WORK REQUIRED:
From the first line of the data below through the line holding "- [AWS CloudFront", write out each line exactly as it stands.

#### EXTRACTED INFORMATION ####

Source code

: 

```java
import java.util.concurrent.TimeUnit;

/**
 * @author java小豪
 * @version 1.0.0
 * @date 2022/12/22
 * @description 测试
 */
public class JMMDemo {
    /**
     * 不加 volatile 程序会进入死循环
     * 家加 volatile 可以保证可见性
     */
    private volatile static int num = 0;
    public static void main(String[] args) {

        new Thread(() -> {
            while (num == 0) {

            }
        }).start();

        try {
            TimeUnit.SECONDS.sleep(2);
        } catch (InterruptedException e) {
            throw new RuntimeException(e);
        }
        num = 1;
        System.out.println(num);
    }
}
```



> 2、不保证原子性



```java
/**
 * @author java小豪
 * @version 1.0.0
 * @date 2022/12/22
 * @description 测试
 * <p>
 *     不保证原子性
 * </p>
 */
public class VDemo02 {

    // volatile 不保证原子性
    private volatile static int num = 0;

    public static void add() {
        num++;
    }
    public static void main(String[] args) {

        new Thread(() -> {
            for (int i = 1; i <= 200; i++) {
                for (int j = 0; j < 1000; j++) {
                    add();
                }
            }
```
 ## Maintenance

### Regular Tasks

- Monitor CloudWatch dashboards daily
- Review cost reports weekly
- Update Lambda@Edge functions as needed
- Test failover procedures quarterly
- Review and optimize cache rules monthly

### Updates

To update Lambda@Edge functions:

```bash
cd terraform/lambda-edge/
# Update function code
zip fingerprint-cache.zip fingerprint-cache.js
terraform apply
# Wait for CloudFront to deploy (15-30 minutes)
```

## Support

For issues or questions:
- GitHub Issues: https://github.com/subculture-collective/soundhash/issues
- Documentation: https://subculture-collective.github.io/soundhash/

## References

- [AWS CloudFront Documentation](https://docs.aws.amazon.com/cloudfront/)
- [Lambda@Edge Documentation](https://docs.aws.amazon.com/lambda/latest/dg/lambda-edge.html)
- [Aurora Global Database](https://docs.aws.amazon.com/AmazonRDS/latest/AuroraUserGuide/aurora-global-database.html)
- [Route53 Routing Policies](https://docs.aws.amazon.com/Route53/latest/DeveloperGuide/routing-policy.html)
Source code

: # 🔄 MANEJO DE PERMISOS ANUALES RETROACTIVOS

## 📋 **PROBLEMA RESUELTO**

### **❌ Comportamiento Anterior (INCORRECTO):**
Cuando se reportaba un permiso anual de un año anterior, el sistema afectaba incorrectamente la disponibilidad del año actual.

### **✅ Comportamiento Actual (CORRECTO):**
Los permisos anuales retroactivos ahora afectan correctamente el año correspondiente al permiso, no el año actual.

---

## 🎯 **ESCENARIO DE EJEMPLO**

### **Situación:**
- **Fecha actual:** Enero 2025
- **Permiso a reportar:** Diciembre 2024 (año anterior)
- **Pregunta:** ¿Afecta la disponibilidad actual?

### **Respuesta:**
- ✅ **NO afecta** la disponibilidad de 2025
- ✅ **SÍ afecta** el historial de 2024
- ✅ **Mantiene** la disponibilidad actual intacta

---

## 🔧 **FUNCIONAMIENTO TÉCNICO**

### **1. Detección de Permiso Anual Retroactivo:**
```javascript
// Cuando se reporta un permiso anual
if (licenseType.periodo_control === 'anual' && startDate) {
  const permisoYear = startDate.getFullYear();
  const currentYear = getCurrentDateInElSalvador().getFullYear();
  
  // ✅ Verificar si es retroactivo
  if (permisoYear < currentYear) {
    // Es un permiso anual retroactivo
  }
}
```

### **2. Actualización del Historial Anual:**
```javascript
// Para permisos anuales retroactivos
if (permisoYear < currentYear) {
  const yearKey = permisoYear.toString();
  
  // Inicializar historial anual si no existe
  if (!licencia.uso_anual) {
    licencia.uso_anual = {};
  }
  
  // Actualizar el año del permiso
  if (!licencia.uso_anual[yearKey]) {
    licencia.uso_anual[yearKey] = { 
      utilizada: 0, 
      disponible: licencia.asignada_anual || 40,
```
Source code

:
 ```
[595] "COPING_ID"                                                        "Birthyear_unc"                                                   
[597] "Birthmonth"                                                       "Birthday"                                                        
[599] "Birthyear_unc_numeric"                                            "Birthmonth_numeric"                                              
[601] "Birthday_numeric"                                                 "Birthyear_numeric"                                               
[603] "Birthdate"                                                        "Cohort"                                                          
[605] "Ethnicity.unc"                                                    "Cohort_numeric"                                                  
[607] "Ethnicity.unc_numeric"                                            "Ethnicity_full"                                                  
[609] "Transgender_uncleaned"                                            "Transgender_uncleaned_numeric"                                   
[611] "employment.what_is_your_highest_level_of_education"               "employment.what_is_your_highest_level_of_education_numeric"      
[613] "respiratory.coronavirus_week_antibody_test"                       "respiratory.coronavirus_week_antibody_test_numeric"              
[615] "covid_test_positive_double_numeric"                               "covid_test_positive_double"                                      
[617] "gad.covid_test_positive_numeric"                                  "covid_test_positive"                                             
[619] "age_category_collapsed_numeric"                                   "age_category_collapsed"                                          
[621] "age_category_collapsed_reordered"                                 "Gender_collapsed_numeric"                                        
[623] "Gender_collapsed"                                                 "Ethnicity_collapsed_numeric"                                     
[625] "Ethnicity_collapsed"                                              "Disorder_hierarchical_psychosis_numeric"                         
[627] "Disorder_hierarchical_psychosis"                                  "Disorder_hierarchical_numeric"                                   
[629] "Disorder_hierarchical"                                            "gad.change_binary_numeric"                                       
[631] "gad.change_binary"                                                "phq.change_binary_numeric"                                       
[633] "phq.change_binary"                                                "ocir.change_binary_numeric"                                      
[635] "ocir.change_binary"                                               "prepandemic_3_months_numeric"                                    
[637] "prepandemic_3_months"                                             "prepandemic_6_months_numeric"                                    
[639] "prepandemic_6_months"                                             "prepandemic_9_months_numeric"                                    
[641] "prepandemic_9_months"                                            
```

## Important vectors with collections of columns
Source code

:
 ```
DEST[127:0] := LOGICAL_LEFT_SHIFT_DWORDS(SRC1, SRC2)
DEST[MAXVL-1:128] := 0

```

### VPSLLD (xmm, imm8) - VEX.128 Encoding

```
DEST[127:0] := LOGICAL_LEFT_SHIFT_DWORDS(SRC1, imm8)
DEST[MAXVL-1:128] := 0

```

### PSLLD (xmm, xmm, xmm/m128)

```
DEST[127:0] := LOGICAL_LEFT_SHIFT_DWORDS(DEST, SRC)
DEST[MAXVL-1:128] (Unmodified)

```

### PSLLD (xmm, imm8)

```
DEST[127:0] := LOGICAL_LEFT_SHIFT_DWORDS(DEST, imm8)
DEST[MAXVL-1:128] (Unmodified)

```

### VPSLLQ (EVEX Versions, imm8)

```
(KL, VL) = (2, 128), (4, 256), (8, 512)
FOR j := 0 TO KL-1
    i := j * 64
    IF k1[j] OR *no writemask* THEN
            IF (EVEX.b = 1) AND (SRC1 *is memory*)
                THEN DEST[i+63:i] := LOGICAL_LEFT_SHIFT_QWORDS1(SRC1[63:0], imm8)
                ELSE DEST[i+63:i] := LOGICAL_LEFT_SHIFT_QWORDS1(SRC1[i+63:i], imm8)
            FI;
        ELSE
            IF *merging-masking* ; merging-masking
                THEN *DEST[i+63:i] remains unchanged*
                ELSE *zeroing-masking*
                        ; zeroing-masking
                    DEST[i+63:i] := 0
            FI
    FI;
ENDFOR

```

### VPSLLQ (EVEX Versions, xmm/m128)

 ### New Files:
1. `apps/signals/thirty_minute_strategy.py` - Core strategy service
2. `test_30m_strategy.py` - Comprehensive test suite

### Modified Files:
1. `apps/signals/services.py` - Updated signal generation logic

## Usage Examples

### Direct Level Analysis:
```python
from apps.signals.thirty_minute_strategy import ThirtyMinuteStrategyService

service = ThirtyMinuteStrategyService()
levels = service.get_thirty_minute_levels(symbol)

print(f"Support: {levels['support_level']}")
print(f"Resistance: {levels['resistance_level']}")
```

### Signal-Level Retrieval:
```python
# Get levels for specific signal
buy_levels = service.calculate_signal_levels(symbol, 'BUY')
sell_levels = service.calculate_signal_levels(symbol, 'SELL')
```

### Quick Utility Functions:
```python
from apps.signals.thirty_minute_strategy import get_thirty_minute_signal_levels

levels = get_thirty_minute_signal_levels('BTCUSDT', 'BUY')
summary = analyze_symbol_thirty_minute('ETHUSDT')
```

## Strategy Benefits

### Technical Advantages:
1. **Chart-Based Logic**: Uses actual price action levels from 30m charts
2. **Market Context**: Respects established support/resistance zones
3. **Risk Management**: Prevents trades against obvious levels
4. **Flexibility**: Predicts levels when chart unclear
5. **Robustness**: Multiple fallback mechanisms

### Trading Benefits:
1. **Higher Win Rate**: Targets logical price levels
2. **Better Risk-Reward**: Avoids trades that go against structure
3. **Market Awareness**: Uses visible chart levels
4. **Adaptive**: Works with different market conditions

####

RESPONSE TO THIS EXERCISE:
Source code

: 

```java
import java.util.concurrent.TimeUnit;

/**
 * @author java小豪
 * @version 1.0.0
 * @date 2022/12/22
 * @description 测试
 */
public class JMMDemo {
    /**
     * 不加 volatile 程序会进入死循环
     * 家加 volatile 可以保证可见性
     */
    private volatile static int num = 0;
    public static void main(String[] args) {

        new Thread(() -> {
            while (num == 0) {

            }
        }).start();

        try {
            TimeUnit.SECONDS.sleep(2);
        } catch (InterruptedException e) {
            throw new RuntimeException(e);
        }
        num = 1;
        System.out.println(num);
    }
}
```



> 2、不保证原子性



```java
/**
 * @author java小豪
 * @version 1.0.0
 * @date 2022/12/22
 * @description 测试
 * <p>
 *     不保证原子性
 * </p>
 */
public class VDemo02 {

    // volatile 不保证原子性
    private volatile static int num = 0;

    public static void add() {
        num++;
    }
    public static void main(String[] args) {

        new Thread(() -> {
            for (int i = 1; i <= 200; i++) {
                for (int j = 0; j < 1000; j++) {
                    add();
                }
            }
```
 ## Maintenance

### Regular Tasks

- Monitor CloudWatch dashboards daily
- Review cost reports weekly
- Update Lambda@Edge functions as needed
- Test failover procedures quarterly
- Review and optimize cache rules monthly

### Updates

To update Lambda@Edge functions:

```bash
cd terraform/lambda-edge/
# Update function code
zip fingerprint-cache.zip fingerprint-cache.js
terraform apply
# Wait for CloudFront to deploy (15-30 minutes)
```

## Support

For issues or questions:
- GitHub Issues: https://github.com/subculture-collective/soundhash/issues
- Documentation: https://subculture-collective.github.io/soundhash/

## References

- [AWS CloudFront Documentation](https://docs.aws.amazon.com/cloudfront/)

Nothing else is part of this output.